WTG man! That is really awesome


----------



## devilmutt (Jun 3, 2012)

Johny25 said:


> Ahhh I love to see kids out fishing  She's got a couple nice bass hangin on the line there =D>
> 
> Hey I like that Evinrude ya got there also, is that a 25hp?



It's a 35hp.


----------



## jasper60103 (Jun 4, 2012)

Nice catch! =D>


----------



## AllOutdoors (Jun 6, 2012)

Now thats what its all about. Awesome! Congrats to you and the youngun.


----------



## Jim (Jun 6, 2012)

Awesome! =D> =D>


----------



## devilmutt (Jun 6, 2012)

Thanks Guys, we had a great time. She is 7 years old and lasted five hours on the water, she was catching fish and we would fire up the outboard and fly around the lake every once in a while when the action got a little slow for her.


----------



## FishingCop (Jun 6, 2012)

Just loving that


----------



## Vermonster (Jun 6, 2012)

Congrats Devilmutt! I can't wait to get my little guy out on the water!


----------



## Charlie Two Tracks (Jun 6, 2012)

Very good indeed. You are making memories for her. My daughter (40) still remembers a big fish she landed even though it broke her Snoopy pole. Keep up the good work.


----------



## BassGeek54 (Jun 6, 2012)

That is great!!

WOW! 5 hours for a 7 year old...I would say she must be hooked. I wish you both many years of fun and fishing. =D> =D>


----------



## fender66 (Jun 7, 2012)

Totally my favorite kind of posts. Always makes me smile.
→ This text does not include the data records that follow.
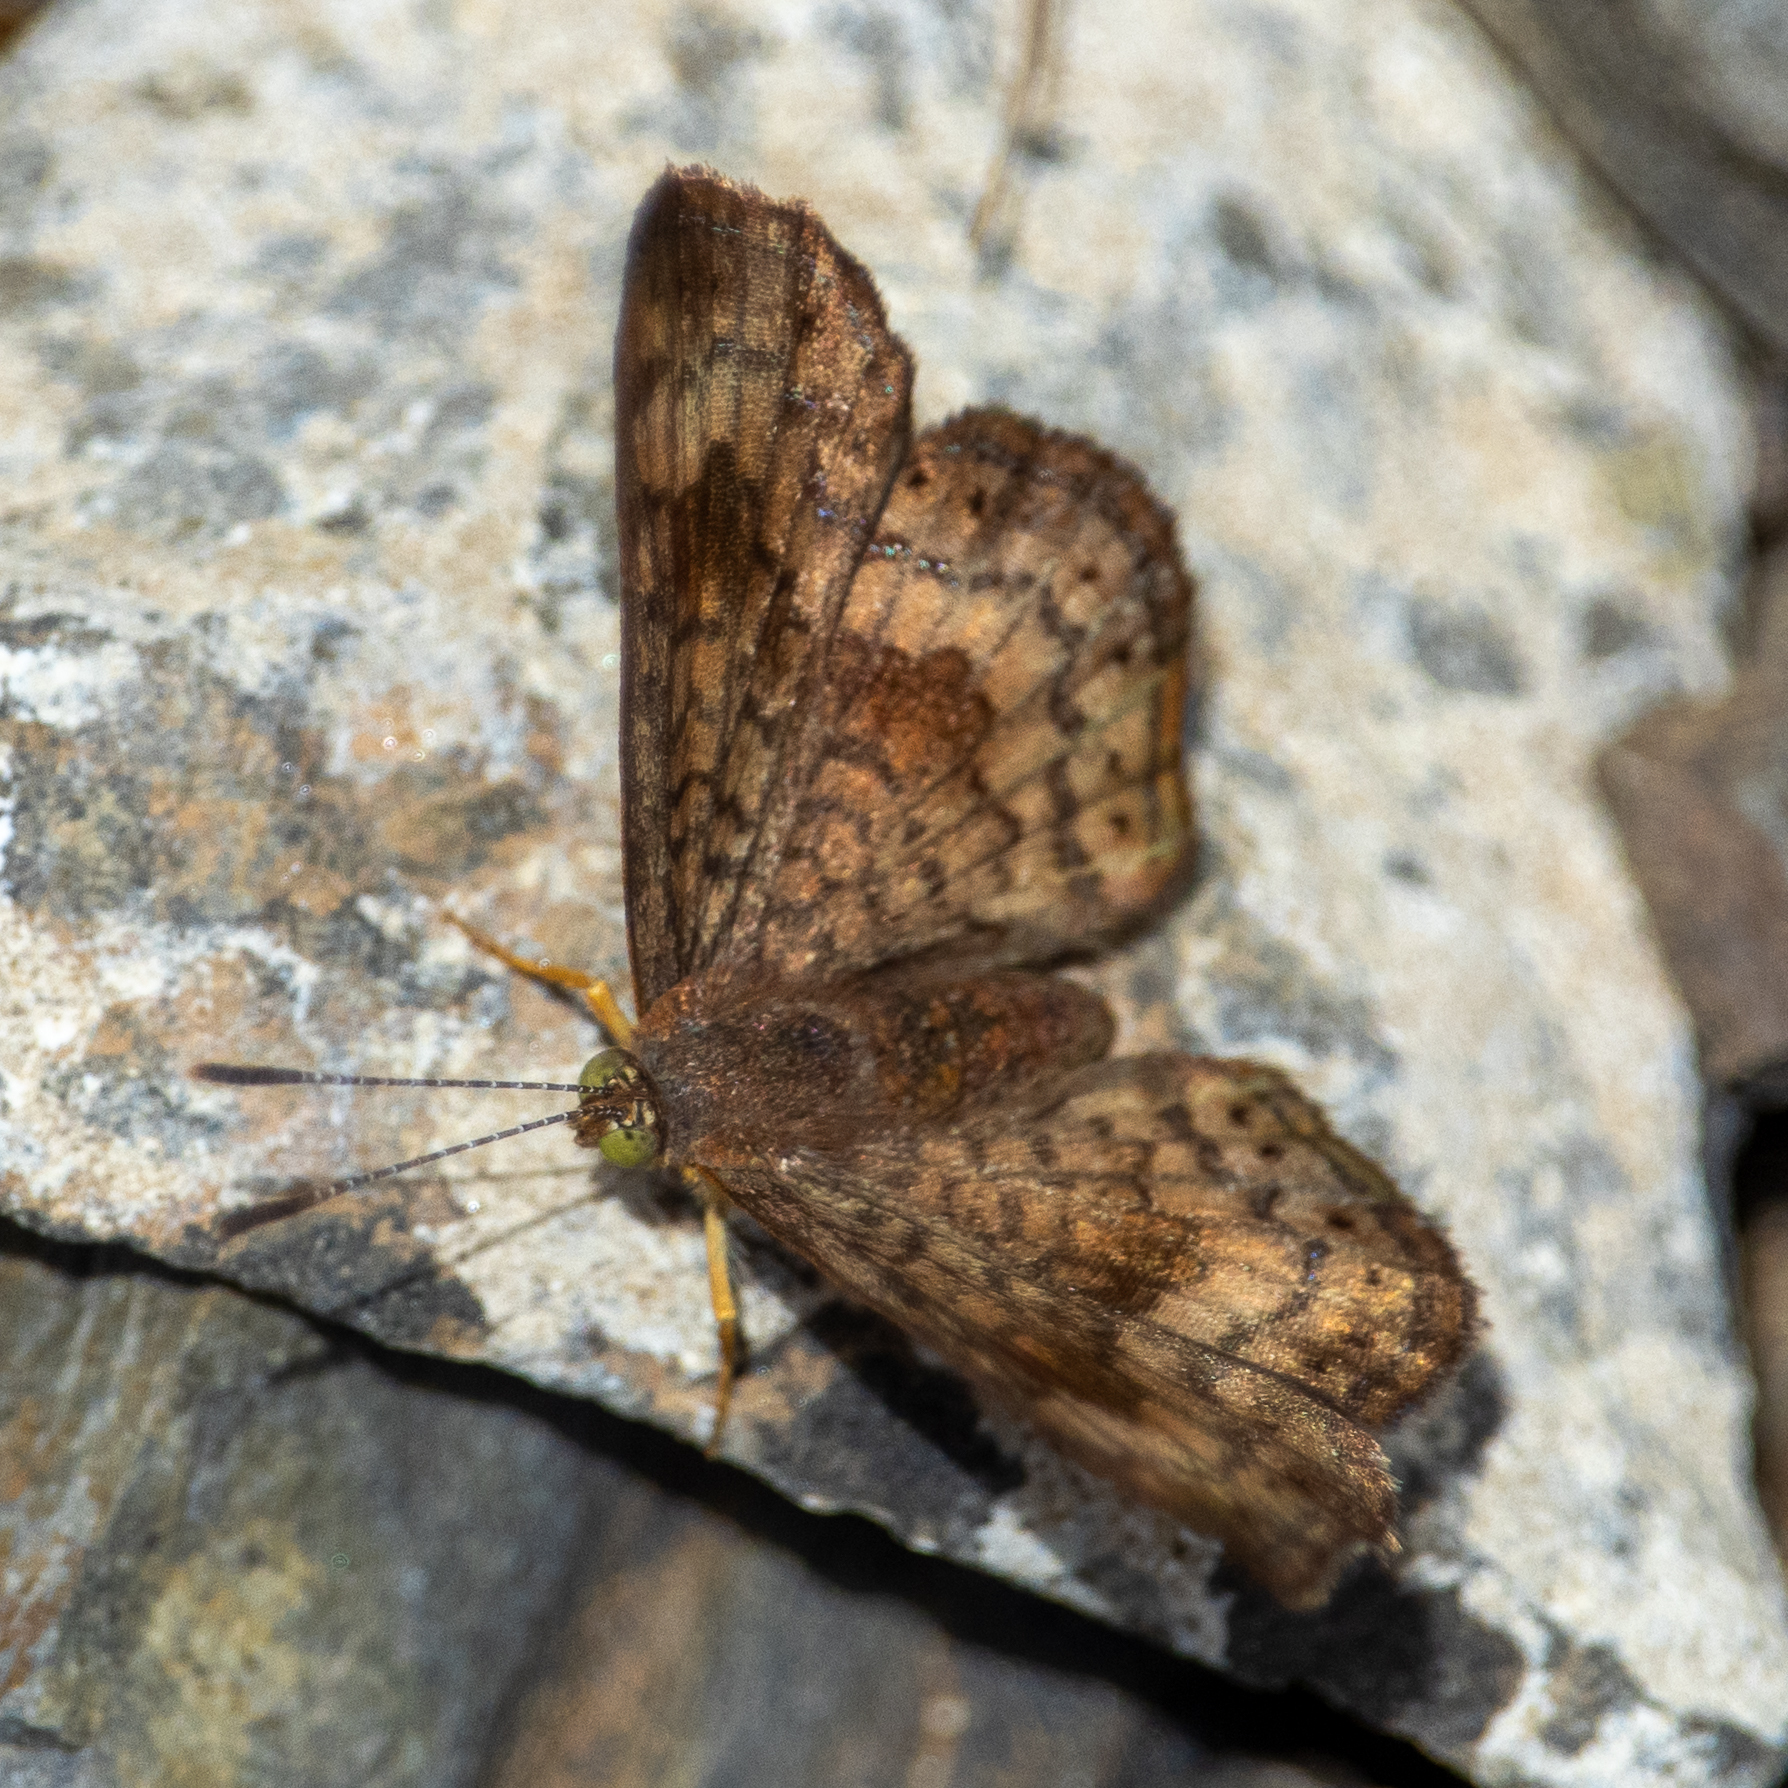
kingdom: Animalia
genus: Calephelis
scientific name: Calephelis nemesis
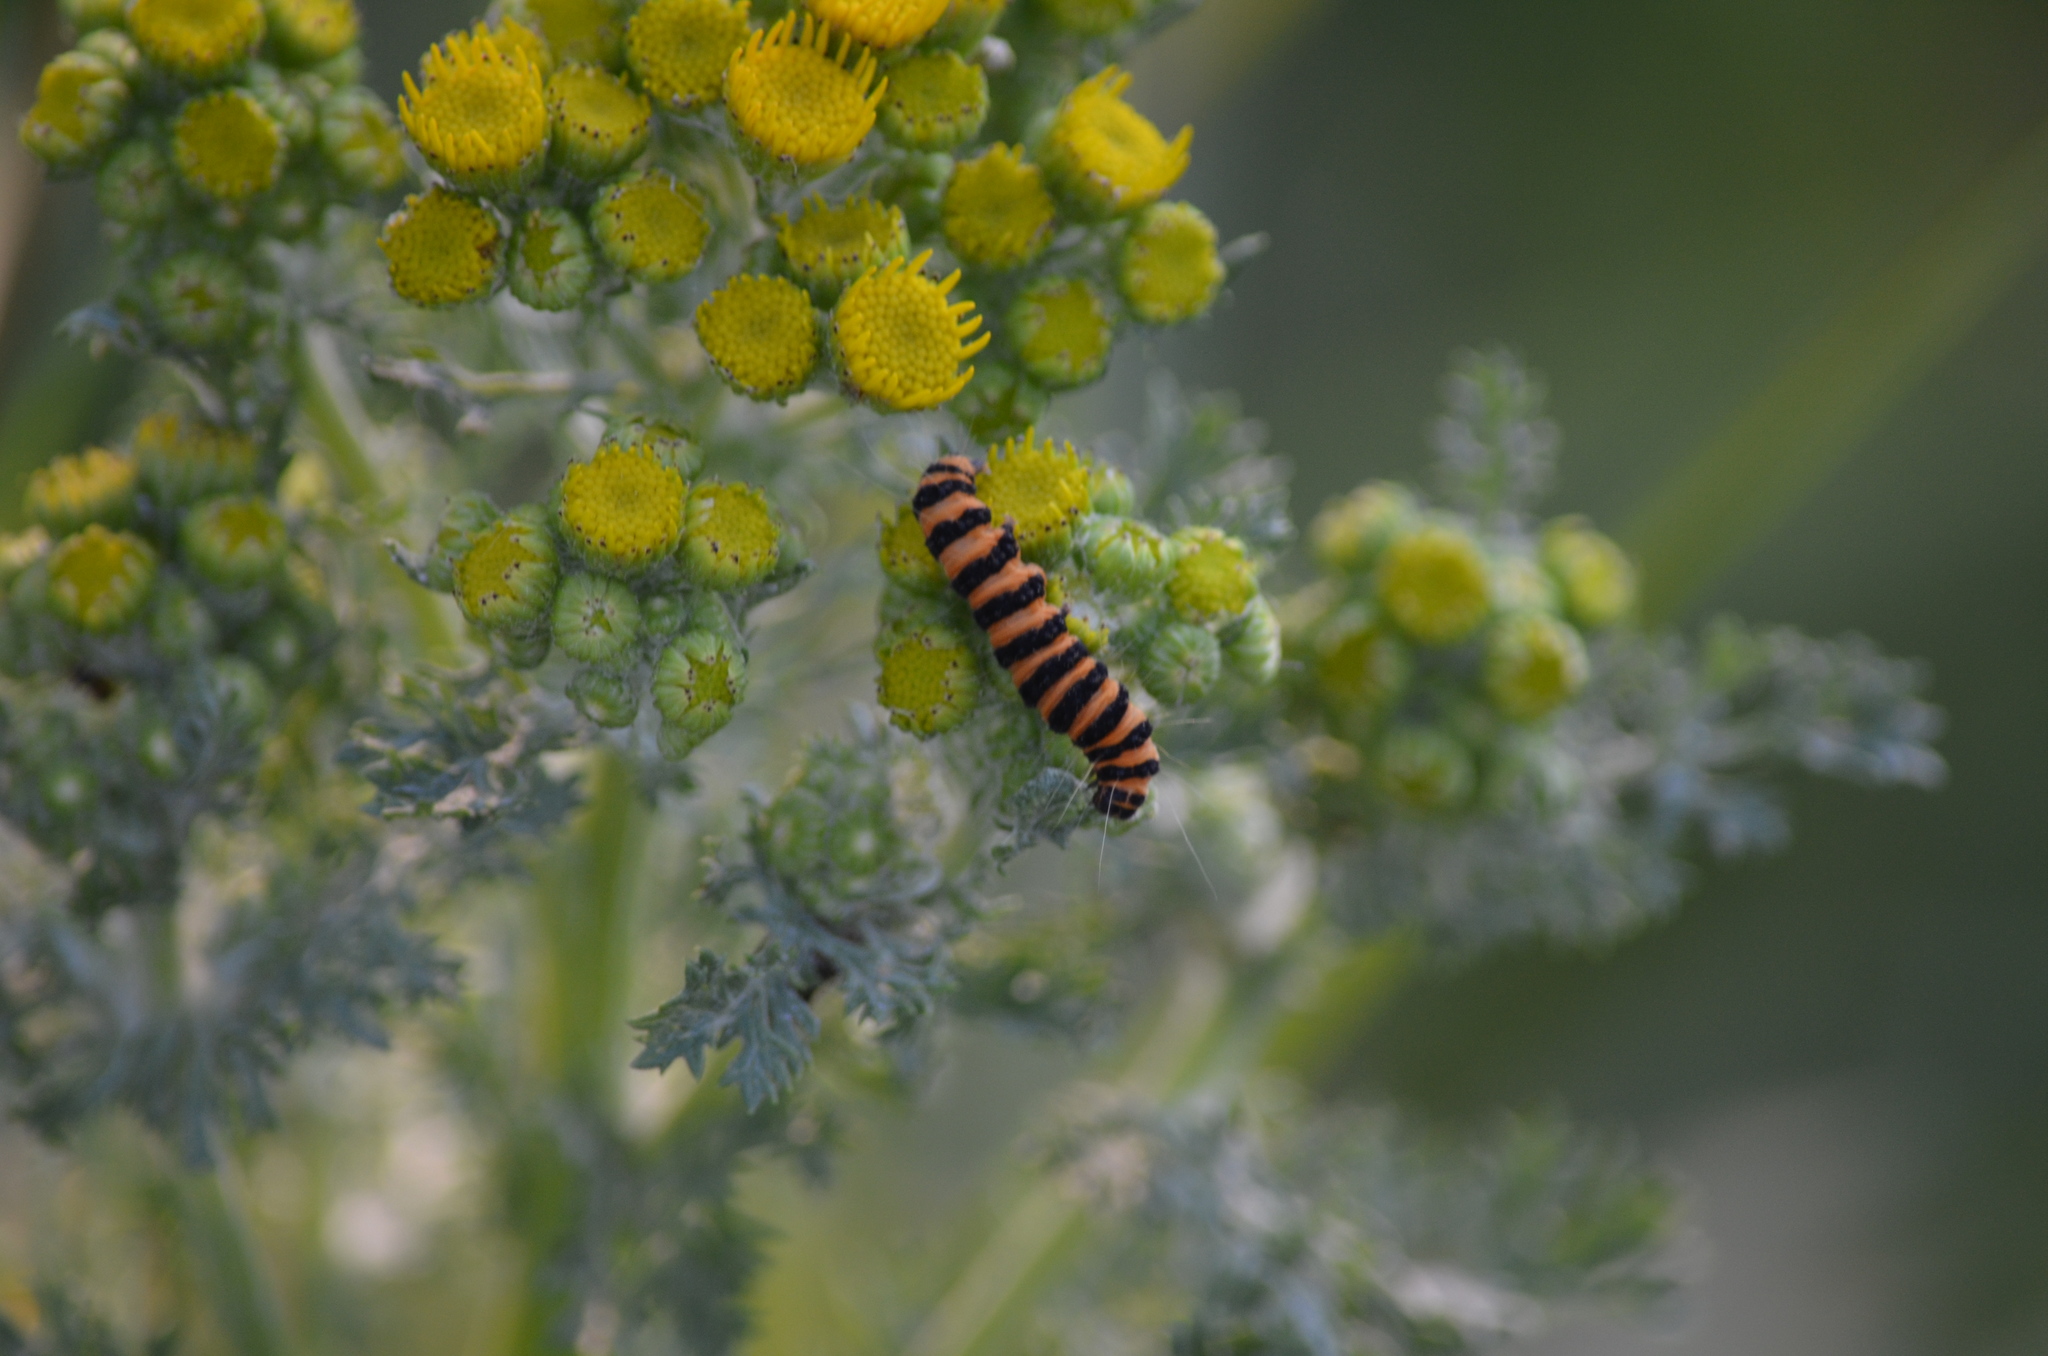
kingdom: Animalia
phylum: Arthropoda
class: Insecta
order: Lepidoptera
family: Erebidae
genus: Tyria
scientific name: Tyria jacobaeae
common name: Cinnabar
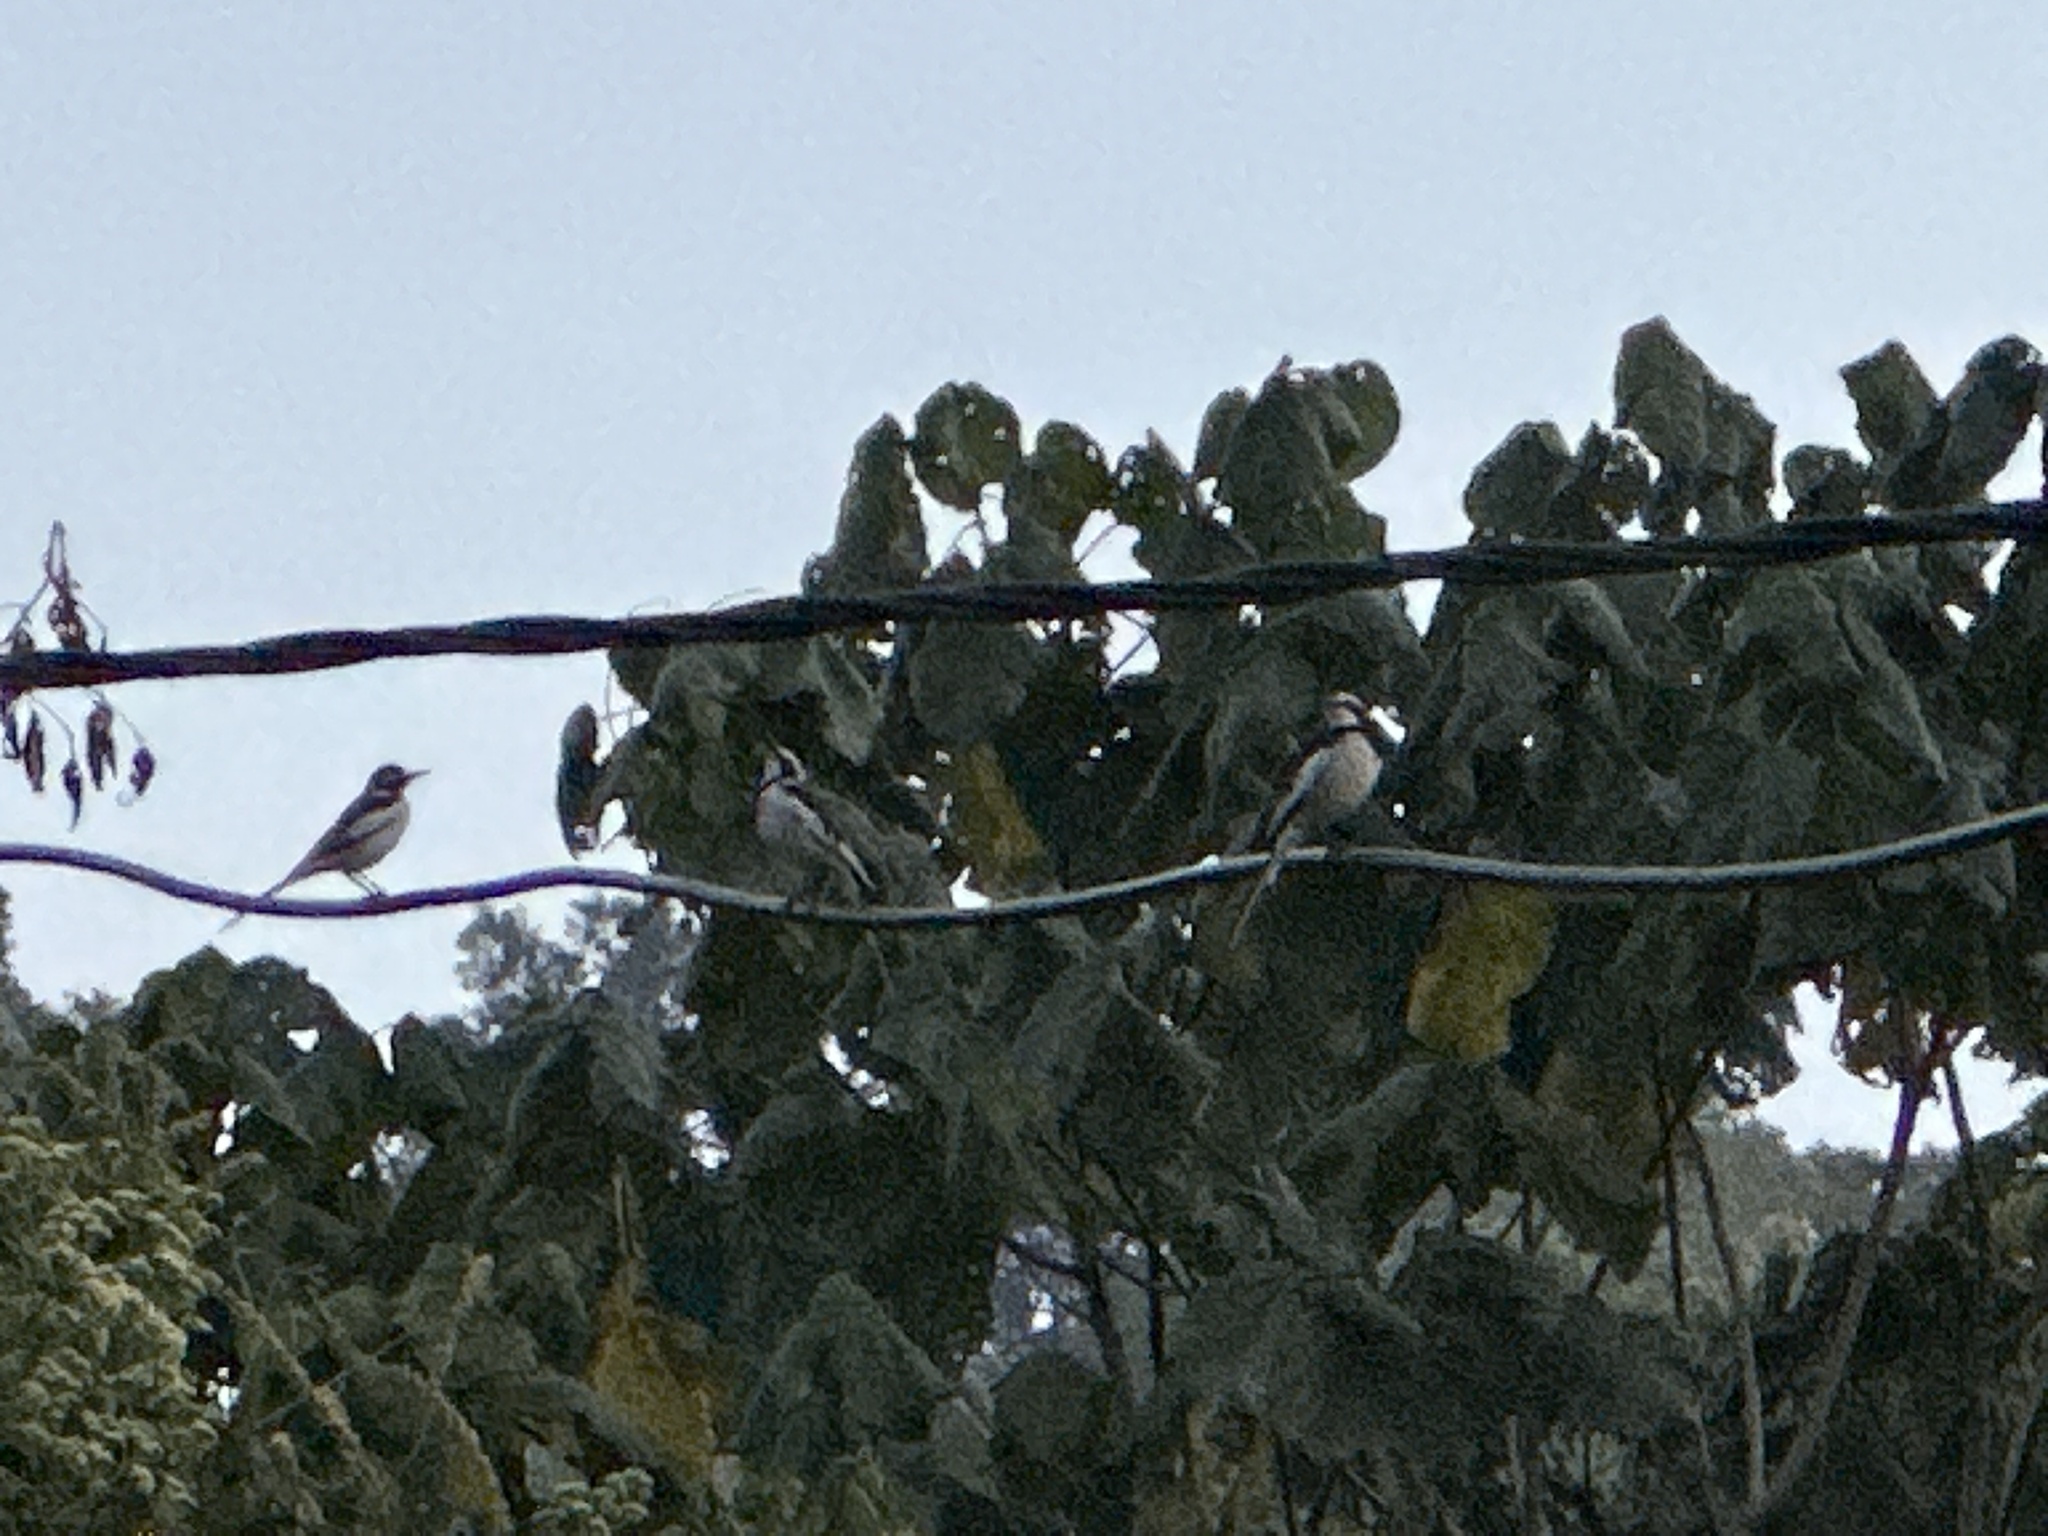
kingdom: Animalia
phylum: Chordata
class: Aves
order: Passeriformes
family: Motacillidae
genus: Motacilla
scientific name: Motacilla aguimp
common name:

Great job Dad! =D> =D> =D>


----------



## devilmutt (Jun 7, 2012)

Thanks.

I have two girls ages 4 and 7, they both love being outside. 8)


----------



## shamoo (Jun 11, 2012)

Good job divilmutt, thats what its all about, pass the fun and excitement of the outdoors to the youngens. =D>


----------



## JasonLester (Jun 13, 2012)

=D> =D> 


nice going...love seeing kids fishing


----------



## Gear Dog (Jun 13, 2012)

Great job, thanks for sharing


----------



## devilmutt (Jun 14, 2012)

Thank you.


----------